Source document
Scalability and Performance
===========================
A key design goal of this series is to ensure that high-performance systems 
(typically servers) that do not enable runtime PM are not penalized. By 
embedding a stop flag in the command queue's producer index and designing 
RPM helpers to perform only read-only checks when RPM is disabled, command
submission on these systems incurs negligible overhead. Power-managed 
systems only utilize runtime PM atomics as necessary, ensuring that 
scalability is maintained across all hardware classes.

Call for review
Any insights/comments on the proposed changes are appreciated,
especially regarding the synchronization & elision logic.

[v6]
 - Replaced the atomic nr_cmdq_users counter with CMDQ_PROD_STOP_FLAG
   to eliminate atomic overhead on high-core count servers.
 - Implemented a 5-step quiesce sequence in runtime_suspend including
   pipeline flushes and software completion barriers.
 - Introduced arm_smmu_rpm_get_if_active() to elide TLB/CFG/ATC 
   invalidations when the SMMU is suspended.

Required actions
1) Answer from the patch notes:
(a) What is embedded in the command queue's producer index?
(b) Which logic are reviewers especially asked to comment on?
(c) In v6, what did CMDQ_PROD_STOP_FLAG replace?
2) Quote the patch notes between "Call for review" and "SMMU is suspended.", inclusive.

[Recorded data]
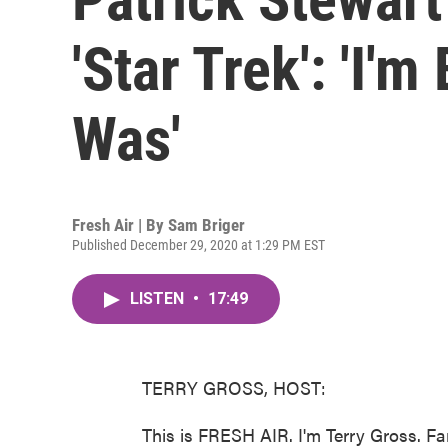
'Star Trek': 'I'
Was'
Fresh Air | By
Sam Briger
Published December 29, 2020 at 1:29 PM EST
LISTEN
•
17:49
TERRY GROSS, HOST:
This is FRESH AIR. I'm Terry Gross. Fa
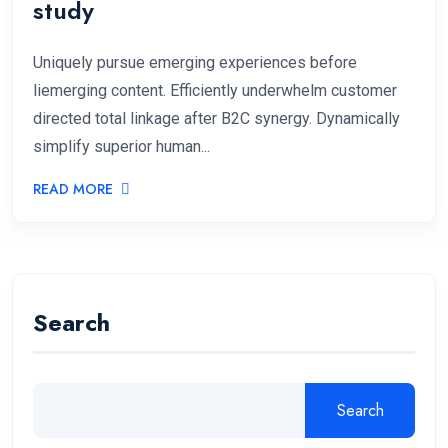
study
Uniquely pursue emerging experiences before
liemerging content. Efficiently underwhelm customer
directed total linkage after B2C synergy. Dynamically
simplify superior human...
READ MORE
Search
Search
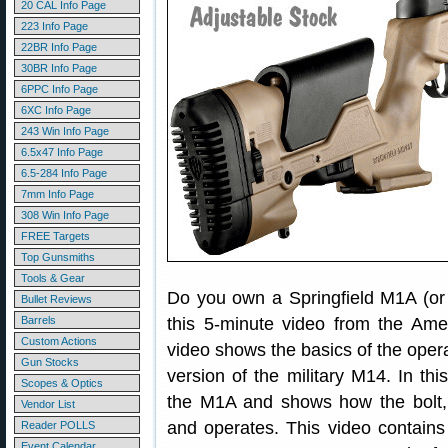
20 CAL Info Page
223 Info Page
22BR Info Page
30BR Info Page
6PPC Info Page
6XC Info Page
243 Win Info Page
6.5x47 Info Page
6.5-284 Info Page
7mm Info Page
308 Win Info Page
FREE Targets
Top Gunsmiths
Tools & Gear
Do you own a Springfield M1A (or
Bullet Reviews
Barrels
this 5-minute video from the Amer
Custom Actions
video shows the basics of the operat
Gun Stocks
version of the military M14. In thi
Scopes & Optics
the M1A and shows how the bolt, o
Vendor List
and operates. This video contains
Reader POLLS
Event Calendar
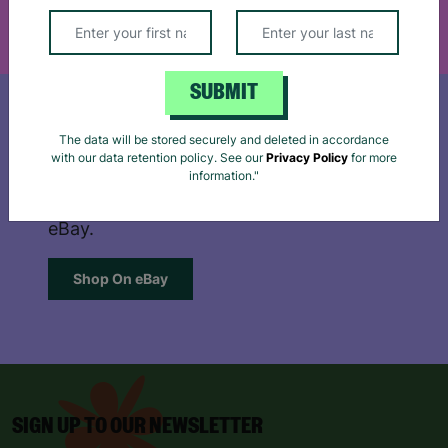
Reject
Accept
SUBMIT
The data will be stored securely and deleted in accordance
SHOP ON EBAY
with our data retention policy. See our
Privacy Policy
for more
information."
Browse our extensive, quality range on
eBay.
Shop On eBay
SIGN UP TO OUR NEWSLETTER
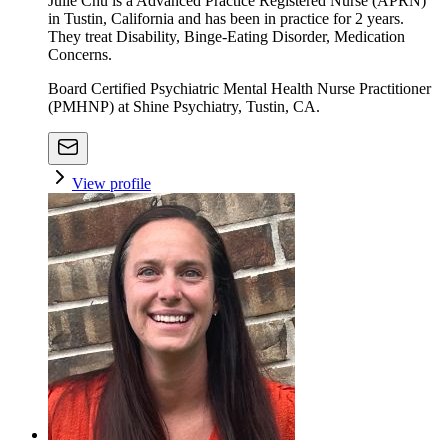
Julie Chu is a Advanced Practice Registered Nurse (APRN)
in Tustin, California and has been in practice for 2 years.
They treat Disability, Binge-Eating Disorder, Medication
Concerns.
Board Certified Psychiatric Mental Health Nurse Practitioner
(PMHNP) at Shine Psychiatry, Tustin, CA.
View profile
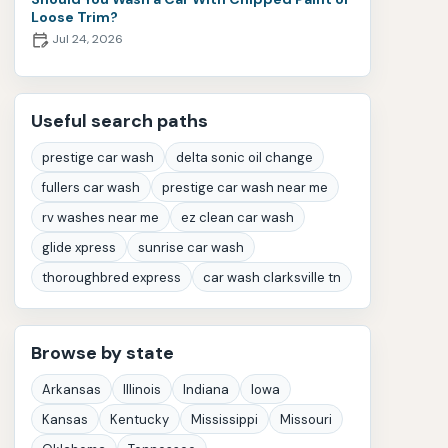
Loose Trim?
Jul 24, 2026
Useful search paths
prestige car wash
delta sonic oil change
fullers car wash
prestige car wash near me
rv washes near me
ez clean car wash
glide xpress
sunrise car wash
thoroughbred express
car wash clarksville tn
Browse by state
Arkansas
Illinois
Indiana
Iowa
Kansas
Kentucky
Mississippi
Missouri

Results of the exercise
1)
(a) A stop flag.
(b) The synchronization & elision logic.
(c) The atomic nr_cmdq_users counter.

2)
Call for review
Any insights/comments on the proposed changes are appreciated,
especially regarding the synchronization & elision logic.

[v6]
 - Replaced the atomic nr_cmdq_users counter with CMDQ_PROD_STOP_FLAG
   to eliminate atomic overhead on high-core count servers.
 - Implemented a 5-step quiesce sequence in runtime_suspend including
   pipeline flushes and software completion barriers.
 - Introduced arm_smmu_rpm_get_if_active() to elide TLB/CFG/ATC 
   invalidations when the SMMU is suspended.